En ce qui concerne la culture, plusieurs événements sont à noter. Très attendu, le nouveau single de la chanteuse Kerli « Feral Hearts » a paru, accompagné d’un clip tourné dans la nature estonienne. Une fois encore, Kerli témoigne de son audace et de son extravagance vestimentaire. Au cinéma, la comédie Klassikokkutulek (Réunion de classe) de René Vilbre, avec Mait Malmsten, Henry Kõrvits (Genka) et Ago Anderson, bat les records d’exploitation depuis sa sortie. Le film suit trois anciens camarades de classe qui se retrouvent à Tallinn avant la tenue d’une réunion de classe et qui tentent de revivre comme des jeunes de 18 ans.

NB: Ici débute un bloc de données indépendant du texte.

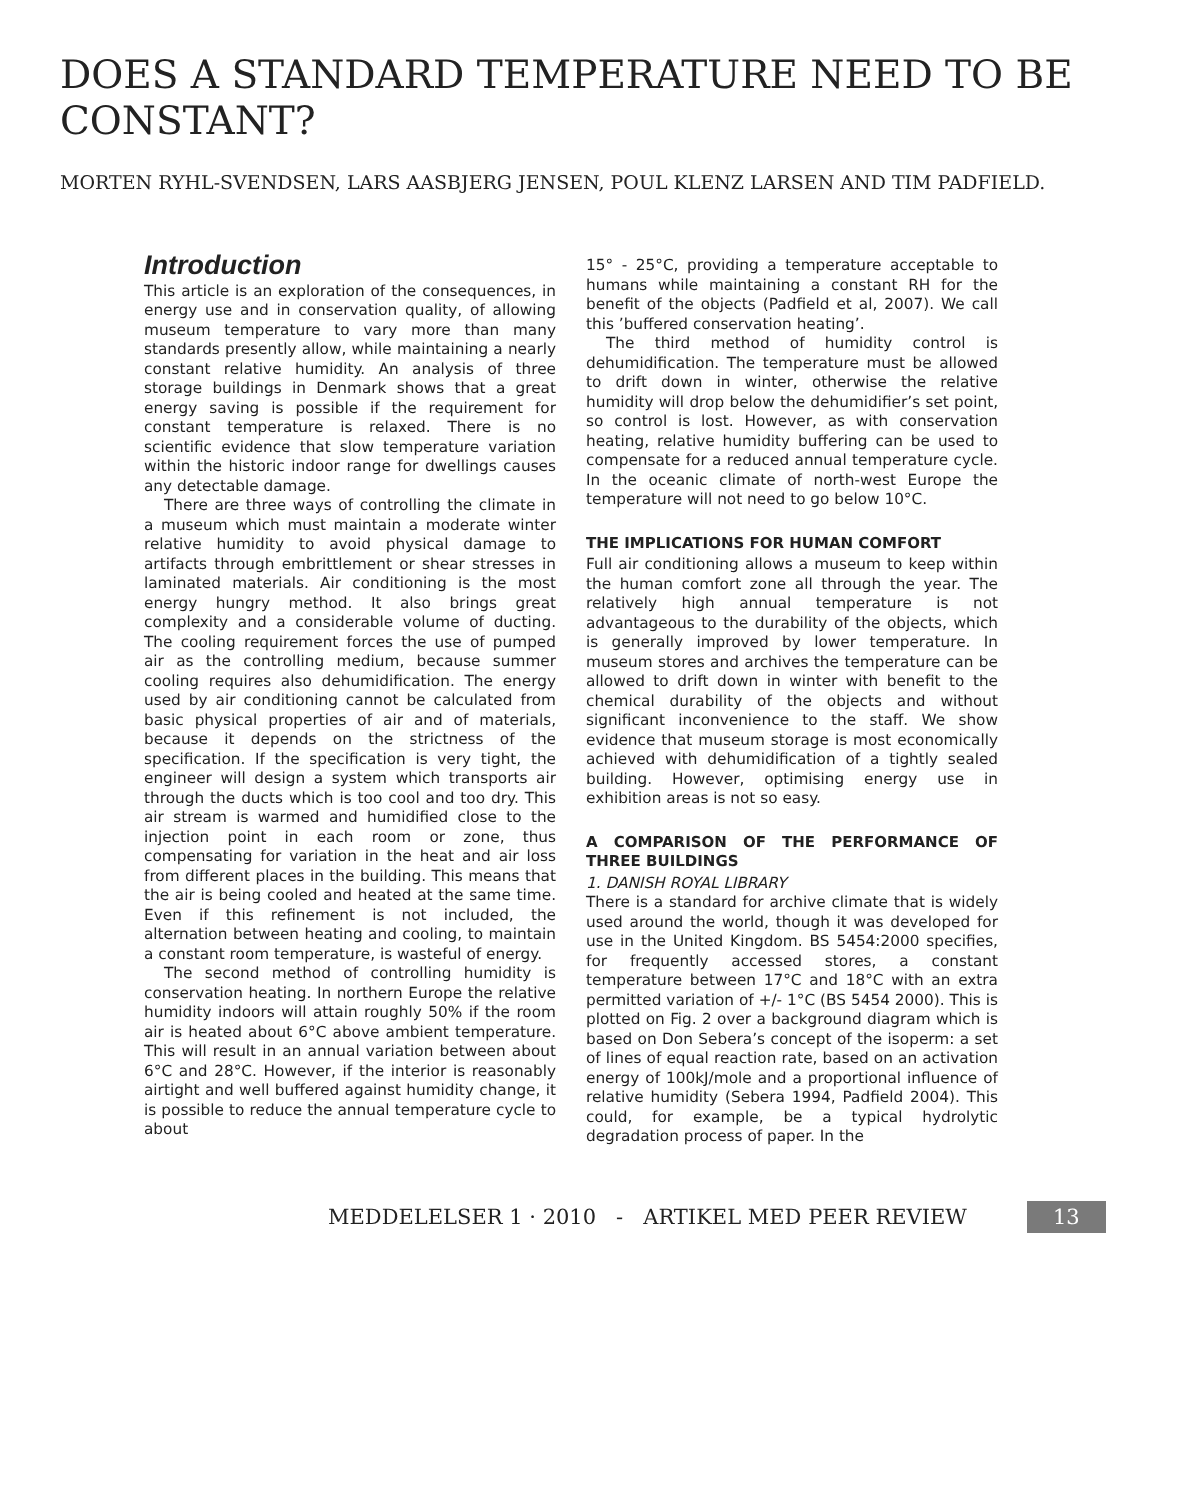DOES A STANDARD TEMPERATURE NEED TO BE CONSTANT?
MORTEN RYHL-SVENDSEN, LARS AASBJERG JENSEN, POUL KLENZ LARSEN AND TIM PADFIELD.
Introduction
This article is an exploration of the consequences, in energy use and in conservation quality, of allowing museum temperature to vary more than many standards presently allow, while maintaining a nearly constant relative humidity. An analysis of three storage buildings in Denmark shows that a great energy saving is possible if the requirement for constant temperature is relaxed. There is no scientific evidence that slow temperature variation within the historic indoor range for dwellings causes any detectable damage.
There are three ways of controlling the climate in a museum which must maintain a moderate winter relative humidity to avoid physical damage to artifacts through embrittlement or shear stresses in laminated materials. Air conditioning is the most energy hungry method. It also brings great complexity and a considerable volume of ducting. The cooling requirement forces the use of pumped air as the controlling medium, because summer cooling requires also dehumidification. The energy used by air conditioning cannot be calculated from basic physical properties of air and of materials, because it depends on the strictness of the specification. If the specification is very tight, the engineer will design a system which transports air through the ducts which is too cool and too dry. This air stream is warmed and humidified close to the injection point in each room or zone, thus compensating for variation in the heat and air loss from different places in the building. This means that the air is being cooled and heated at the same time. Even if this refinement is not included, the alternation between heating and cooling, to maintain a constant room temperature, is wasteful of energy.
The second method of controlling humidity is conservation heating. In northern Europe the relative humidity indoors will attain roughly 50% if the room air is heated about 6°C above ambient temperature. This will result in an annual variation between about 6°C and 28°C. However, if the interior is reasonably airtight and well buffered against humidity change, it is possible to reduce the annual temperature cycle to about
15° - 25°C, providing a temperature acceptable to humans while maintaining a constant RH for the benefit of the objects (Padfield et al, 2007). We call this ’buffered conservation heating’.
The third method of humidity control is dehumidification. The temperature must be allowed to drift down in winter, otherwise the relative humidity will drop below the dehumidifier’s set point, so control is lost. However, as with conservation heating, relative humidity buffering can be used to compensate for a reduced annual temperature cycle. In the oceanic climate of north-west Europe the temperature will not need to go below 10°C.
THE IMPLICATIONS FOR HUMAN COMFORT
Full air conditioning allows a museum to keep within the human comfort zone all through the year. The relatively high annual temperature is not advantageous to the durability of the objects, which is generally improved by lower temperature. In museum stores and archives the temperature can be allowed to drift down in winter with benefit to the chemical durability of the objects and without significant inconvenience to the staff. We show evidence that museum storage is most economically achieved with dehumidification of a tightly sealed building. However, optimising energy use in exhibition areas is not so easy.
A COMPARISON OF THE PERFORMANCE OF THREE BUILDINGS
1. DANISH ROYAL LIBRARY
There is a standard for archive climate that is widely used around the world, though it was developed for use in the United Kingdom. BS 5454:2000 specifies, for frequently accessed stores, a constant temperature between 17°C and 18°C with an extra permitted variation of +/- 1°C (BS 5454 2000). This is plotted on Fig. 2 over a background diagram which is based on Don Sebera’s concept of the isoperm: a set of lines of equal reaction rate, based on an activation energy of 100kJ/mole and a proportional influence of relative humidity (Sebera 1994, Padfield 2004). This could, for example, be a typical hydrolytic degradation process of paper. In the
MEDDELELSER 1 · 2010 - ARTIKEL MED PEER REVIEW 13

Enfin, le chef d’orchestre Eri Klas est décédé le 26 février. Tout au long de sa carrière, il a dirigé plus d’une centaine d’orchestres symphoniques et philharmoniques dans une quarantaine de pays. Il a ainsi joué un rôle essentiel dans la diffusion des œuvres estoniennes, notamment celles d’Arvo Pärt, à l’étranger, y compris au cours de la période soviétique. Les hommages unanimes et remplis d’émotion, de la part des hommes politiques, des artistes ou des journalistes, ont rappelé la place qu’occupait le chef d’orchestre en Estonie. Ses obsèques, diffusées par la télévision nationale, ont été organisées dans la salle de concert Estonia en présence des plus hautes autorités de l’État et de nombreux représentants des institutions au sein desquelles Eri Klas avait travaillé. Actif à l’étranger, l’ancien élève de Gustav Ernesaks qui lui avait enseigné la direction de chœur, l’était tout autant en Estonie : il a été entre autres l’un des principaux chefs de l’opéra national d’Estonie et le directeur artistique du festival de musique classique Birgitta.